Sheikh Sabah was Kuwait's foreign minister for 40 years
Sheikh Sabah al-Sabah had been the de facto ruler of Kuwait for several years before he was unanimously elected the Gulf State's new emir.
The appointment was widely expected after Kuwait's parliament voted to oust his predecessor and cousin, Sheikh Saad al-Abdullah, on health grounds.
Sheikh Saad had been emir since the death of Sheikh Jaber al-Ahmed two weeks ago.
Though Sheikh Sabah is in his mid-seventies and had a pace-maker fitted in 1999, he is said to be in good health.
The fourth son of Emir Ahmed I, Sheikh Sabah al-Ahmed al-Jaber al-Sabah was born in 1929.
Sheikh Sabah was educated at the Mubarakiya School in Kuwait City before he joined the royal court of his father, who ruled between 1921 and 1950.
Kuwait's oilfields were set ablaze by Iraqi forces in 1991
He was a member of the Supreme Committee from 1955 until Kuwait ceased to be a British protectorate and gained full independence on 19 June 1961.

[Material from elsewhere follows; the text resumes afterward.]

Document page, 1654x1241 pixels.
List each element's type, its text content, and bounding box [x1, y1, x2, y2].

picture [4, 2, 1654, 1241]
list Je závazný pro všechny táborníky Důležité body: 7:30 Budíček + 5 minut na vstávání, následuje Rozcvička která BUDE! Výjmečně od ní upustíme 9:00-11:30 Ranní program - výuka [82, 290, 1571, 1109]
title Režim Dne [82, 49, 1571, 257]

After serving for a year as minister of information and guidance, Sheikh Sabah was appointed foreign minister in 1963, a post he would hold for a remarkable 40 years.

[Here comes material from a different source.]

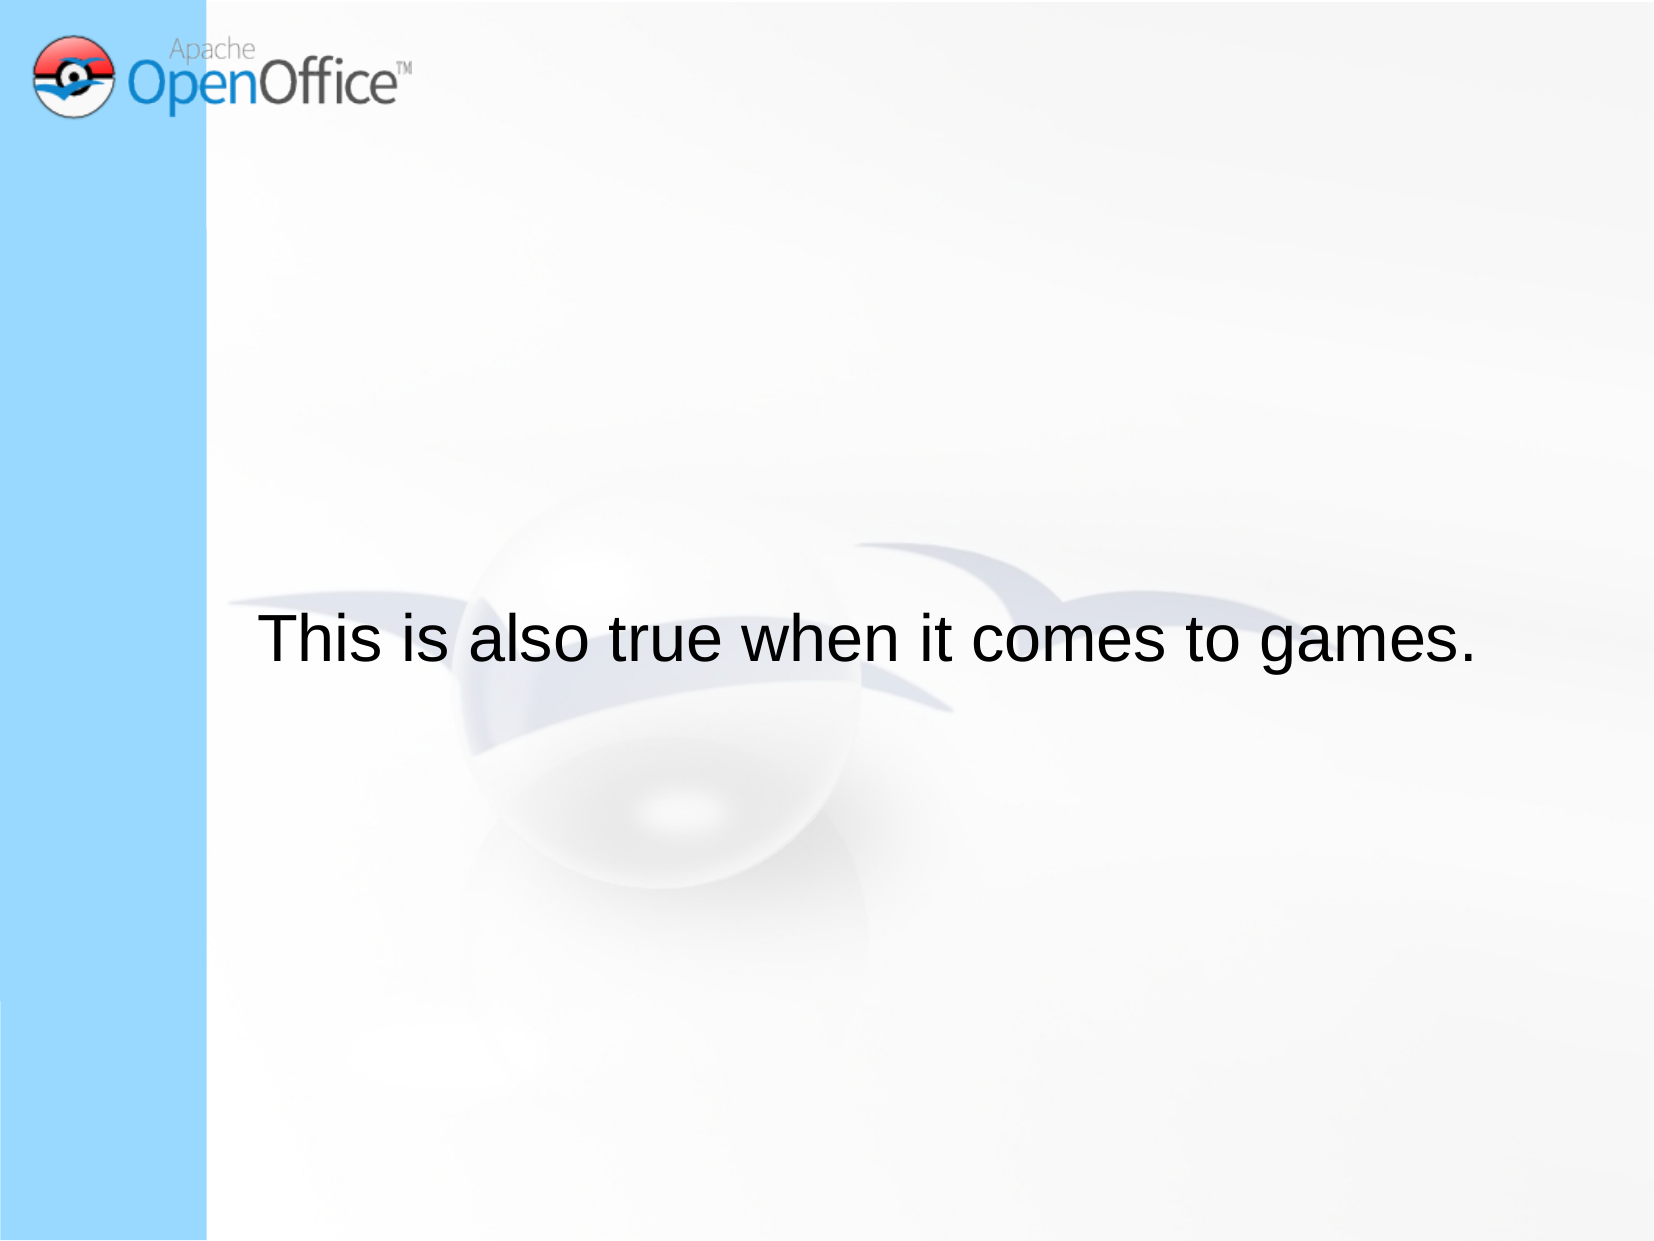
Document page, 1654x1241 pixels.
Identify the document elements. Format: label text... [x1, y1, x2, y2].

picture [31, 2, 1654, 1241]
subtitle This is also true when it comes to games. [165, 108, 1571, 1168]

Sheikh Sabah went on to earn a reputation as an able diplomat, heading Kuwait's inaugural delegation to the United Nations General Assembly later that year.

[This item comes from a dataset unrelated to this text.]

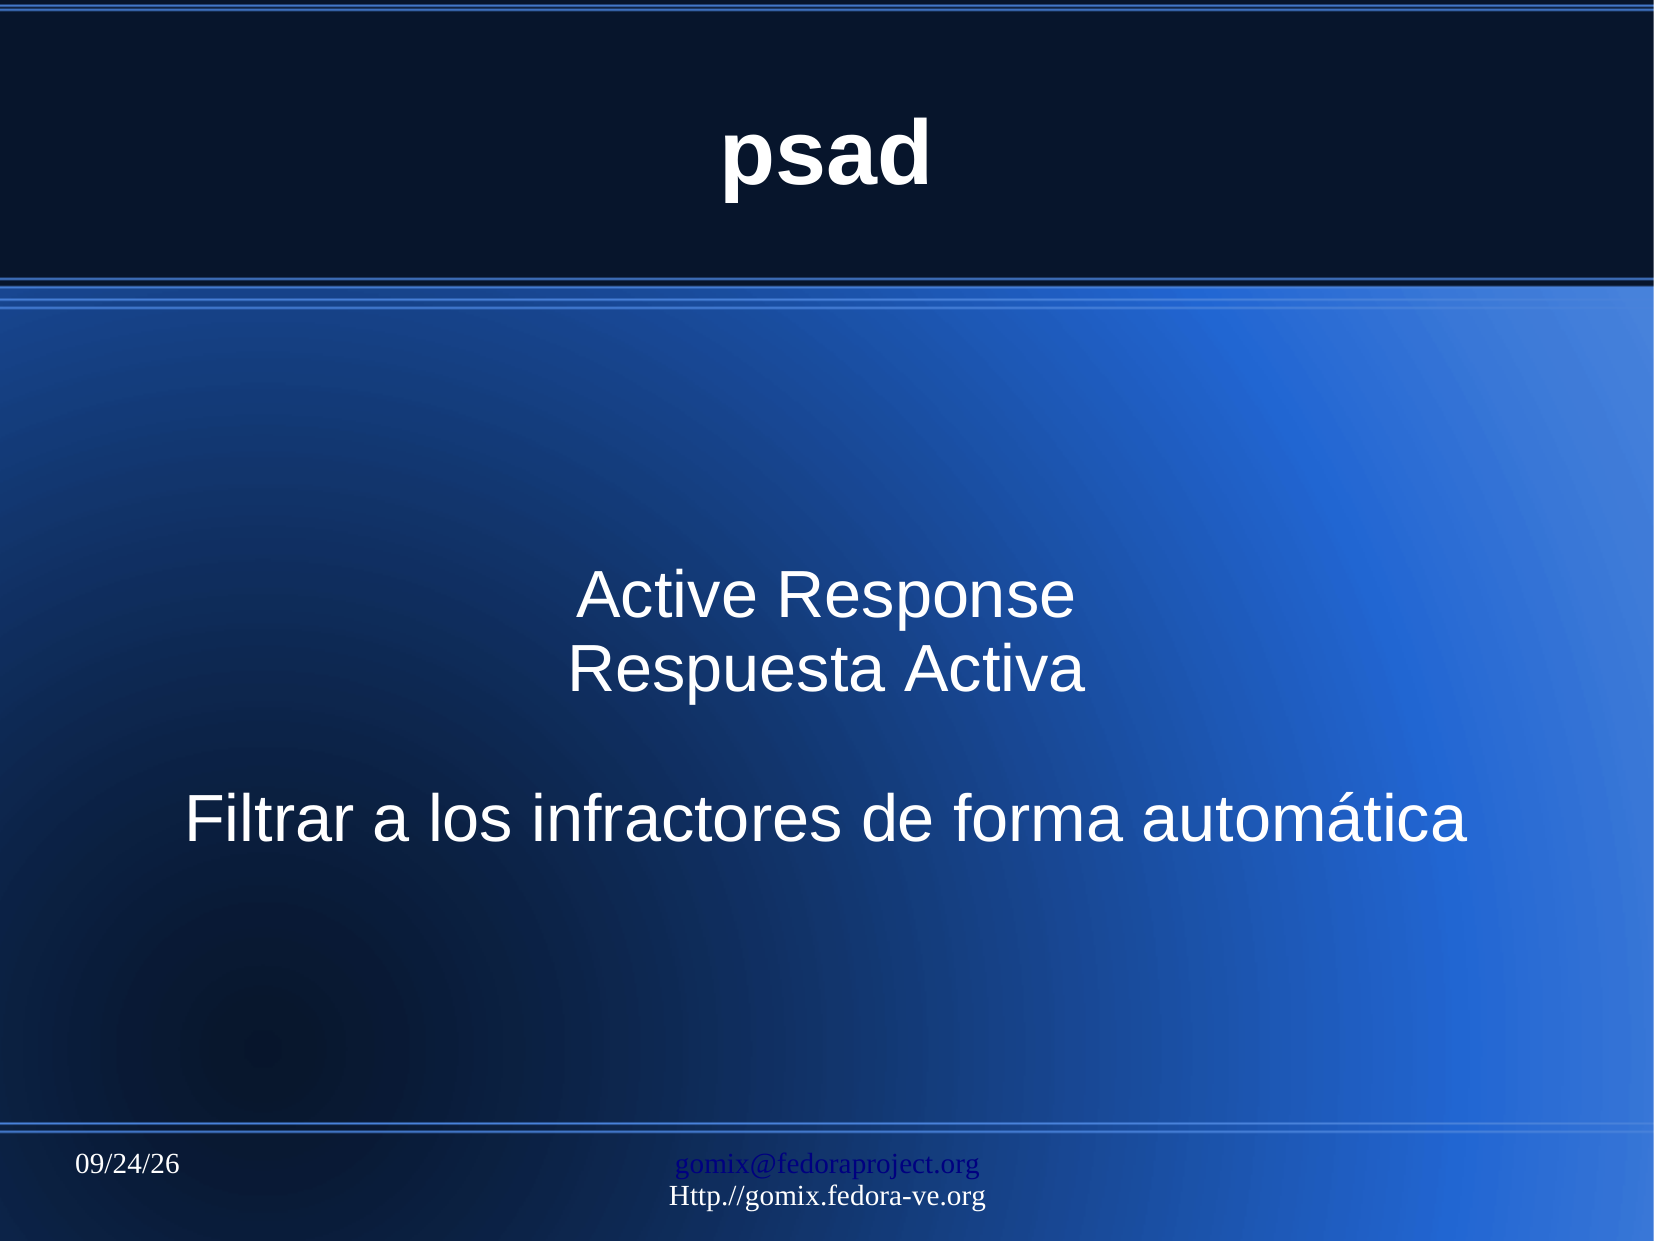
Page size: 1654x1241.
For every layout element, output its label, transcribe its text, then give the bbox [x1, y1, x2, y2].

picture [0, 0, 1654, 1241]
title psad [82, 49, 1571, 257]
subtitle Active Response Respuesta Activa Filtrar a los infractores de forma automática [82, 362, 1571, 1050]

He established strong ties with world leaders, smoothed tensions with nearby Iran, and lobbied for an international response to Iraq's invasion of Kuwait in August 1990.
He also represented his half-brother internationally after Sheikh Jaber suffered a stroke in September 2001.
Groundbreaking new role
Sheikh Sabah also played an important role instigating Sheikh Jaber's domestic policies.
In February 1978, two months after Sheikh Jaber succeeded Sabah III as emir, he was appointed Kuwait's deputy prime minister.
Sheikh Jaber seldom appeared in public after suffering a stroke in 2001
But for a brief interruption following the Gulf War, Sheikh Sabah retained the post until July 2003 when the public became increasingly concerned by the failing health of the emir and Crown Prince Sheikh Saad.
Sheikh Jaber issued a landmark decree that month, separating the posts of crown prince and prime minister and appointed Sheikh Sabah as premier.
Delegated with considerable executive powers, Sheikh Sabah continued the reforms begun by the emir.
His government has appointed the emirate's first woman minister, cracked down on Islamist militants, and revised the school curriculum to promote religious tolerance.
Kuwait has also developed into a key Western ally in the Gulf, even allowing US troops to launch the invasion of Iraq in 2003 from its territory.
The emirate controls about 10% of the world's proven oil reserves and Sheikh Sabah has played a vital role as chairman of Kuwait's Higher Petroleum Council.